El que es capaz de captar tantas bellezas verdaderas, lejos de confundir la


arquitectura con las artes menores, estará tentado de situarla a la altura
de las ciencias más profundas. La contemplación de un edificio construido
con toda la perfección del arte origina un placer y un hechizo del que es
imposible librarse. Este espectáculo despierta en el alma ideas nobles y
conmovedoras. Nos hace experimentar esa dulce emoción y ese agradable
transporte provocados por las obras que llevan la impronta de una
verdadera superioridad de espíritu. Un edificio bello habla elocuentemente
por su arquitecto. Perrault en sus escritos no es más que hábil: la
columnata del Louvre le revela como un gran hombre.

La Arquitectura debe su mayor perfección a los griegos, nación


privilegiada, a la que estaba reservado no ignorar nada de las ciencias, e
inventar todo en las artes. Los romanos, dignos de admiración, capaces de
copiar los excelentes modelos que les proporcionaba Grecia, quisieron
añadir algo propio, y no hicieron más que enseñar a todo el Universo que,
cuando se ha alcanzado el grado de perfección, no queda más que imitar o
decaer. La barbarie de los siglos posteriores, tras haber enterrado todas las
bellas artes bajo las ruinas de un solo imperio que conservaba su gusto y
sus principios, dio a luz un nuevo sistema de arquitectura, donde la
ignorancia de las proporciones, los adornos realizados con tosquedad y
dispuestos puerilmente, no ofrecían más que piedras recortadas, lo
informe, lo grotesco, lo excesivo. Esta arquitectura moderna ha hecho
durante demasiado tiempo las delicias de toda Europa. Desgraciadamente,
la mayor parte de nuestras grandes iglesias están destinadas a conservar
rasgos suyos para la más lejana posteridad. Digamos la verdad: con
innumerables defectos, esta arquitectura ha tenido bellezas. Aunque en
sus obras más espléndidas reina una pesadez de espíritu y una tosquedad
de sentimiento chocantes: se puede no admirar el atrevimiento de los
trazos, la delicadeza del cincel, el aire de majestad y la libertad que se
notan en ciertos fragmentos, que en todos esos lugares tienen algo de
desesperante y de inimitable. Pero por fin genios dichosos supieron
encontrar en los monumentos antiguos pruebas del extravío universal, y
recursos para salir de él. Hechos para apreciar maravillas expuestas
inútilmente a todos los ojos durante tantos siglos, pensaron las relaciones
e imitaron su artificio. A fuerza de búsquedas, exámenes y ensayos
hicieron renacer el estudio de las buenas reglas, y restablecieron la
arquitectura con todos sus antiguos derechos. Se abandonaron los
ridículos perifollos del arte gótico y del árabe, para sustituirlos por los
adornos masculinos y elegantes del dórico, del jónico y del corintio. Los
franceses, lentos para imaginar, pero rápidos para seguir las
imaginaciones felices, envidiaron a Italia la gloria de resucitar las
magníficas creaciones de Grecia. Entre nosotros todo está lleno de monu-
mentos que testimonian el ardor, que constatan el éxito de esta emulación
de nuestros antepasados. Hemos tenido nuestros Bramantes, nuestros
Miguel Ángel, nuestros Vignolas. El siglo pasado, siglo en el que, en lo que
respecta a talentos, la naturaleza ha hecho alarde, y quizás agotado toda
su fecundidad entre nosotros, el siglo pasado ha producido en
Arquitectura obras maestras dignas de mejores tiempos. Pero, como si la
barbarie no hubiera perdido todos sus derechos sobre nosotros, en el
momento en que estábamos alcanzando la perfección hemos caído de
nuevo en lo bajo y defectuoso. Todo parece amenazarnos con una
decadencia completa.

━━━━━━━━━━━━━━━━━━━━━━━━━━━━━━

**Ejercicios propuestos**
1 - Reescribe como una lista breve el párrafo del texto sobre la arquitectura que empieza con «El que es capaz de captar tantas bellezas verdaderas». Conserva sus ideas principales.
2 - Continúa el texto sobre la arquitectura a partir de su última frase.
Para resolver estas tareas no se necesitan los datos.

**Datos de origen**
━━━━━━━━━━━━━━━━━━━━━━━━━━━━━━

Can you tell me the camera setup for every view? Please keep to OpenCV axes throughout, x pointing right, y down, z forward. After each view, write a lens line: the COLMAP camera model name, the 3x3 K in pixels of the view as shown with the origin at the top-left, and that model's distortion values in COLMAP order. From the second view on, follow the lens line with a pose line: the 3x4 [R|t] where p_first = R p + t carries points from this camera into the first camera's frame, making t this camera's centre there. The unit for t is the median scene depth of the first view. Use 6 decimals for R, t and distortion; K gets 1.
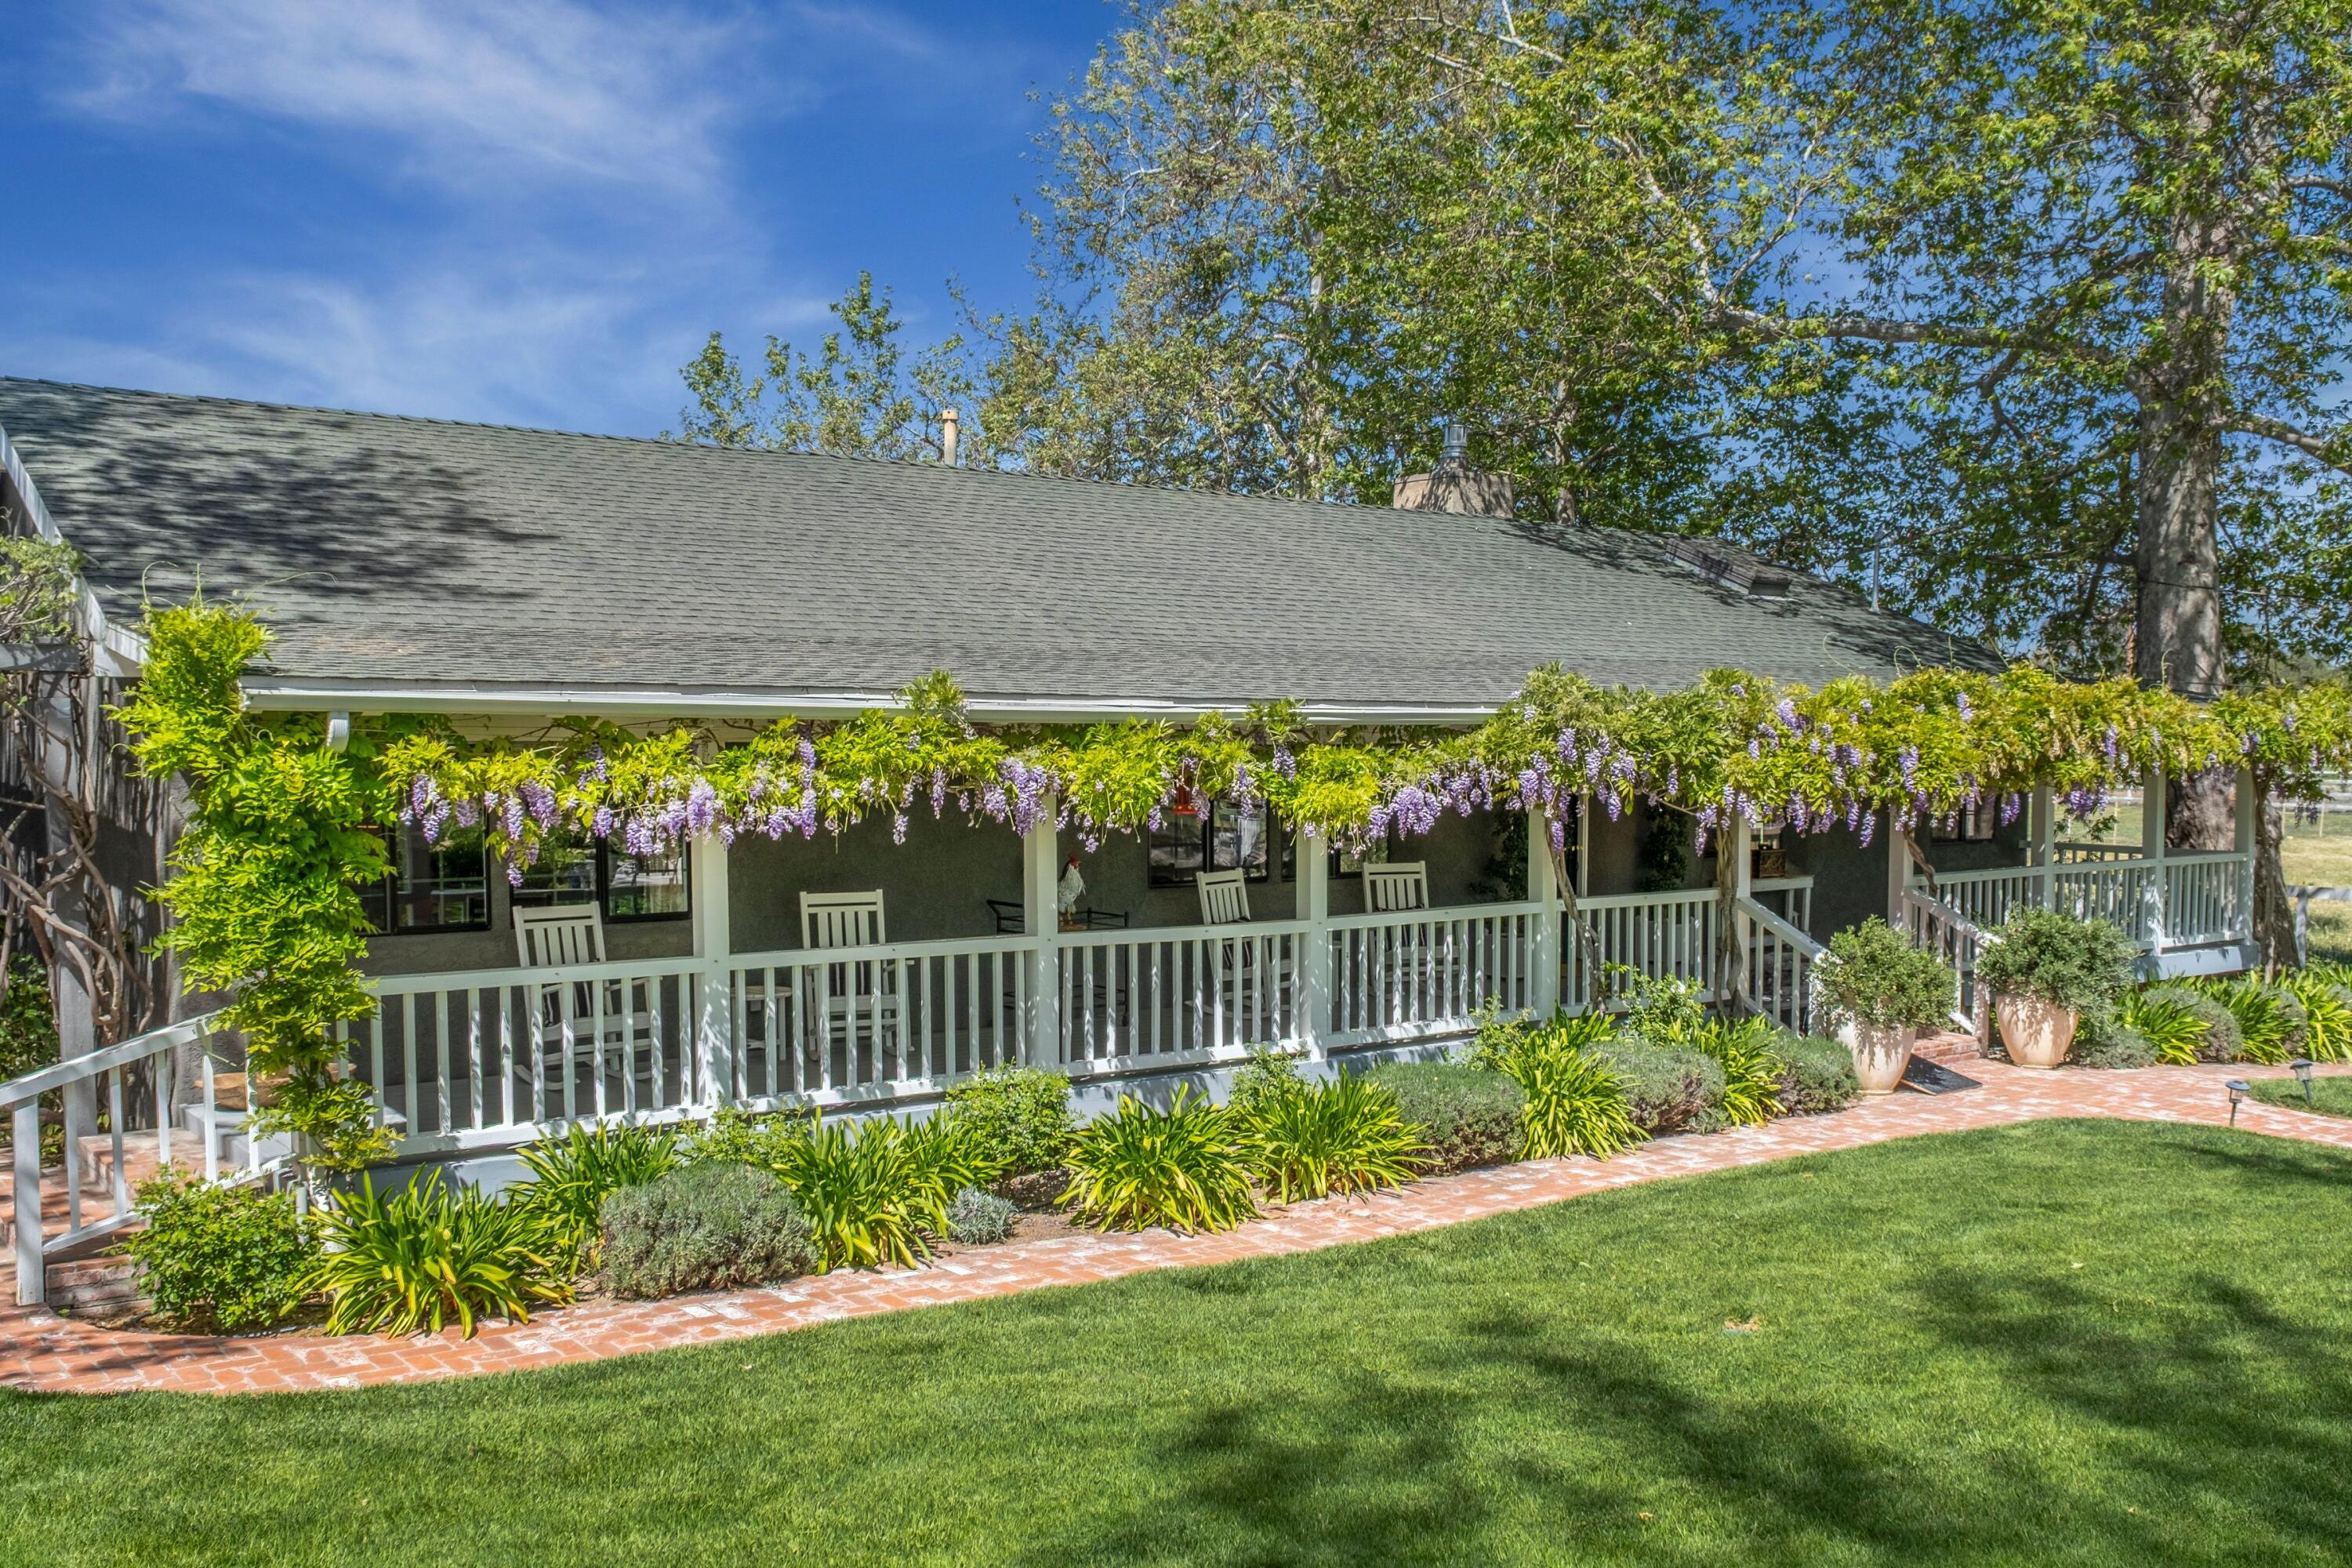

━━━━━━━━━━━━━━━━━━━━━━━━━━━━━━

**Tareas resueltas**
1 -
- Quien sabe captar las verdaderas bellezas de la arquitectura no la confunde con las artes menores y tiende a situarla a la altura de las ciencias más profundas.
- Contemplar un edificio construido con toda la perfección del arte produce un placer y un hechizo de los que es imposible librarse.
- Ese espectáculo despierta en el alma ideas nobles y conmovedoras, como hacen las obras que muestran una verdadera superioridad de espíritu.
- Un edificio bello habla elocuentemente por su arquitecto. En sus escritos Perrault solo es hábil, pero la columnata del Louvre lo revela como un gran hombre.

2 -
Este peligro que se hace cada día más cercano, pero que aún se puede
prevenir, me lleva a proponer aquí modestamente mis reflexiones sobre un
arte que siempre he amado. No me animan en mi propósito ni la pasión de
censurar, pasión que detesto, ni el deseo de decir cosas nuevas, deseo que
considero, por lo menos, frívolo. Lleno de estima hacia nuestros artistas,
muchos de los cuales poseen una habilidad reconocida, me limito a
comunicarles mis ideas y mis dudas, que les ruego examinen
detenidamente. Si descubro como abusos verdaderos algunas costumbres
universalmente aceptadas por ellos, no pretendo que cuenten sólo con mi
opinión, que someto de todo corazón a su juiciosa crítica. Solamente pido
que tengan a bien despojarse de ciertas prevenciones demasiado
extendidas, y siempre perjudiciales a los progresos de las Artes.